I’ve been using Julia on clusters, and here are some of my observations / recommendations.
(1) I often encounter old Julia installations on clusters, so I install the latest stable version myself.
(2) If you install julia via juliaup, it adds HOME/.juliaup/bin/julia
to the PATH
environment variable to your login shell by modifying e.g. $HOME/.bashrc
. However, when you run a job through the cluster’s queuing system, the above environtment variable will not be set, and you need to manually add the above path to your job script, or alternatively directly use the julia binary executable, which juliaup places at e.g.
$HOME/.julia/juliaup/julia-1.10.0+0.x64.linux.gnu/bin/julia
Alternatively you could directly download Julia’s binary tarballs without juliaup.
(3) Starting from version 1.9. Julia caches compiled binaries, which can cause crashes on clusters where different nodes have different (variations of) CPU architectures. So I always set the environment variable
export JULIA_CPU_TARGET="generic;sandybridge,-xsaveopt,clone_all;haswell,-rdrnd,base(1)"
before running Julia, to make sure that the cached binaries are compatible with all the nodes that potentially run my job. The above line needs to be customized if you care about specifying the actual CPU architecture on your cluster to maximize performance. (See documentation here.)
(4) Some clusters have tight resource limits for login nodes, so I need to set the environment variable
export OMP_NUM_THREADS=1
to be able to launch julia successfully on login nodes.
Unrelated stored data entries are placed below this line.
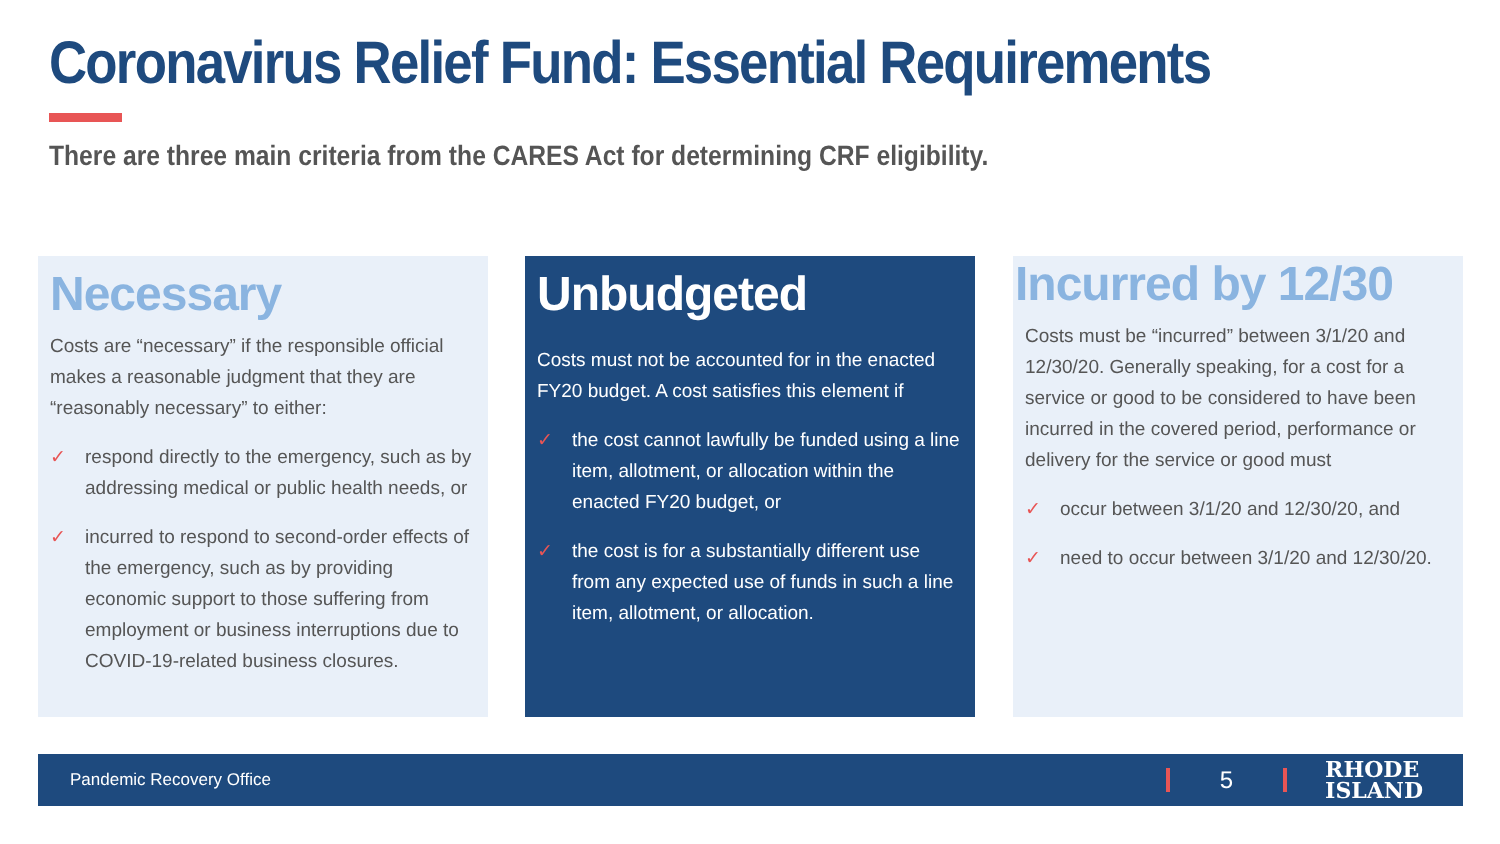Coronavirus Relief Fund: Essential Requirements
There are three main criteria from the CARES Act for determining CRF eligibility.
Necessary
Costs are “necessary” if the responsible official makes a reasonable judgment that they are “reasonably necessary” to either:
✓ respond directly to the emergency, such as by addressing medical or public health needs, or
✓ incurred to respond to second-order effects of the emergency, such as by providing economic support to those suffering from employment or business interruptions due to COVID-19-related business closures.
Unbudgeted
Costs must not be accounted for in the enacted FY20 budget. A cost satisfies this element if
✓ the cost cannot lawfully be funded using a line item, allotment, or allocation within the enacted FY20 budget, or
✓ the cost is for a substantially different use from any expected use of funds in such a line item, allotment, or allocation.
Incurred by 12/30
Costs must be “incurred” between 3/1/20 and 12/30/20. Generally speaking, for a cost for a service or good to be considered to have been incurred in the covered period, performance or delivery for the service or good must
✓ occur between 3/1/20 and 12/30/20, and
✓ need to occur between 3/1/20 and 12/30/20.
Pandemic Recovery Office 5 RHODE
ISLAND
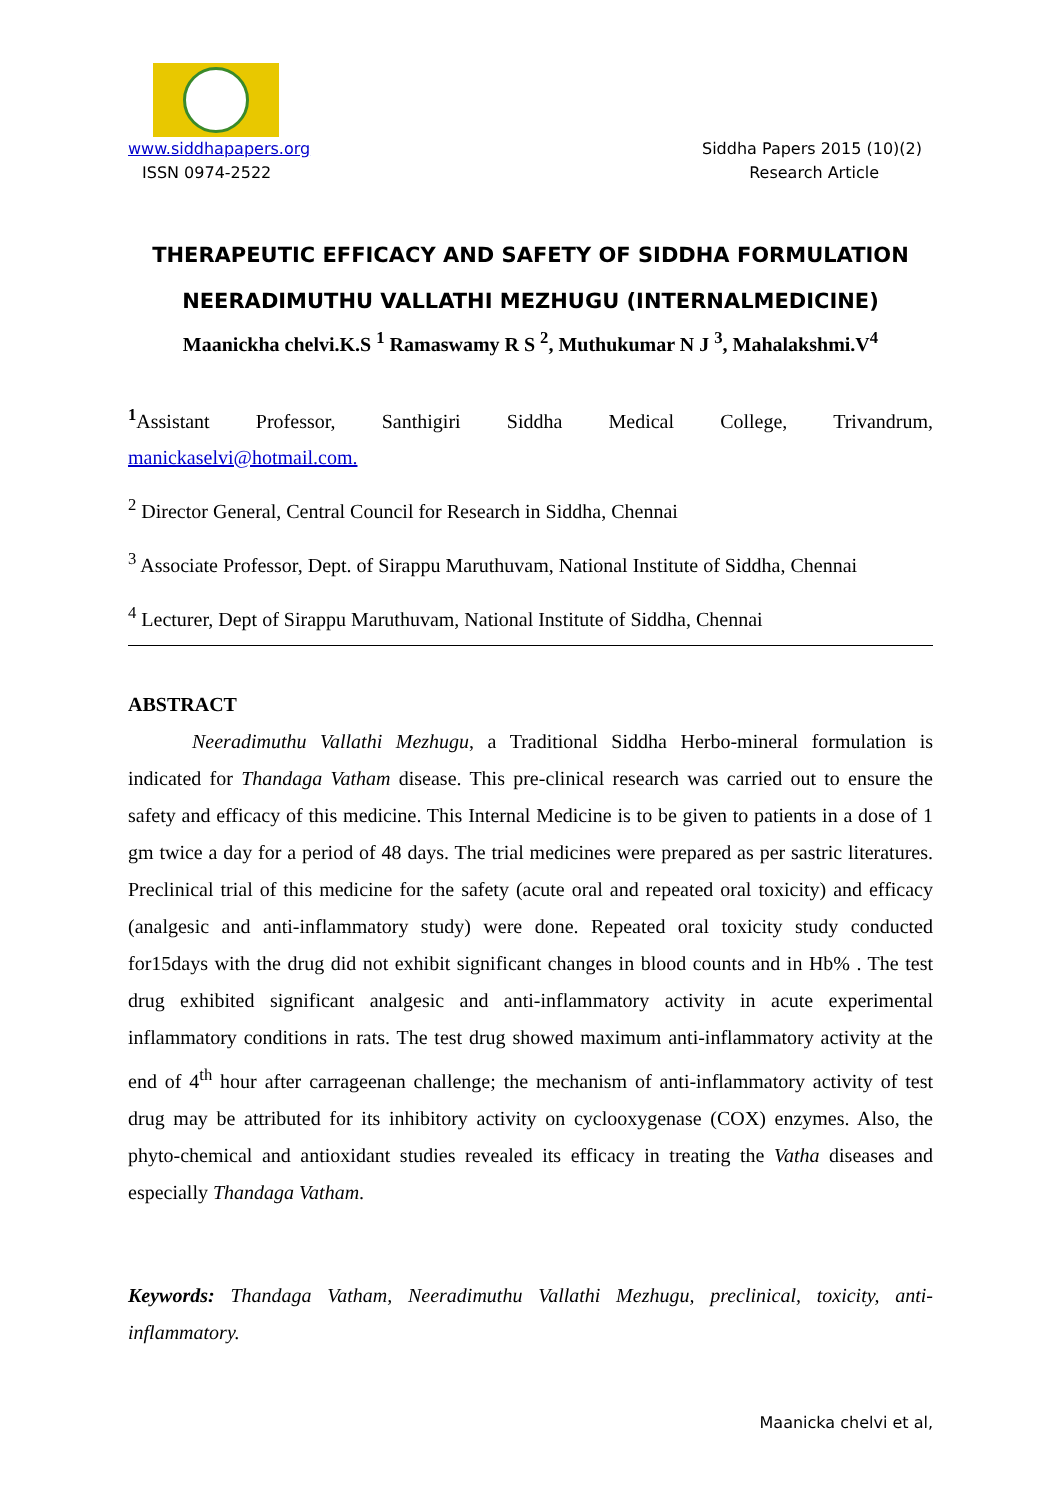www.siddhapapers.org Siddha Papers 2015 (10)(2)
ISSN 0974-2522 Research Article
THERAPEUTIC EFFICACY AND SAFETY OF SIDDHA FORMULATION
NEERADIMUTHU VALLATHI MEZHUGU (INTERNALMEDICINE)
Maanickha chelvi.K.S <sup>1</sup> Ramaswamy R S <sup>2</sup>, Muthukumar N J <sup>3</sup>, Mahalakshmi.V<sup>4</sup>
<sup>1</sup> Assistant Professor, Santhigiri Siddha Medical College, Trivandrum,
manickaselvi@hotmail.com.
<sup>2</sup> Director General, Central Council for Research in Siddha, Chennai
<sup>3</sup> Associate Professor, Dept. of Sirappu Maruthuvam, National Institute of Siddha, Chennai
<sup>4</sup> Lecturer, Dept of Sirappu Maruthuvam, National Institute of Siddha, Chennai
ABSTRACT
Neeradimuthu Vallathi Mezhugu, a Traditional Siddha Herbo-mineral formulation is indicated for Thandaga Vatham disease. This pre-clinical research was carried out to ensure the safety and efficacy of this medicine. This Internal Medicine is to be given to patients in a dose of 1 gm twice a day for a period of 48 days. The trial medicines were prepared as per sastric literatures. Preclinical trial of this medicine for the safety (acute oral and repeated oral toxicity) and efficacy (analgesic and anti-inflammatory study) were done. Repeated oral toxicity study conducted for15days with the drug did not exhibit significant changes in blood counts and in Hb% . The test drug exhibited significant analgesic and anti-inflammatory activity in acute experimental inflammatory conditions in rats. The test drug showed maximum anti-inflammatory activity at the end of 4<sup>th</sup> hour after carrageenan challenge; the mechanism of anti-inflammatory activity of test drug may be attributed for its inhibitory activity on cyclooxygenase (COX) enzymes. Also, the phyto-chemical and antioxidant studies revealed its efficacy in treating the Vatha diseases and especially Thandaga Vatham.
Keywords: Thandaga Vatham, Neeradimuthu Vallathi Mezhugu, preclinical, toxicity, anti-inflammatory.
Maanicka chelvi et al,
Additionally, the resource limits of login nodes can cause procompilation to fail when I add a package via Pkg
, so I sometimes request an interactive compute job just to run the Pkg
operations.
(5) If you want to set up a Julia installation for other users, it’s best to just provide Julia itself but not packages, though there are ways to provide a centralized package depot by using the environment variable JULIA_DEPOT_PATH
. (The details are a little bit tricky and discussed elsewhere.)
(6) Set julia’s --heap-size-hint
command line option, available since v1.9, to the amount of memory you requested in the queuing system. Otherwise Julia may think it has access to all the RAM of a node and not run GC aggressively enough.
P.S. I also hope that some kind of “official” guide is available, as I stumbled upon these issues in bits and pieces before finding out the solutions.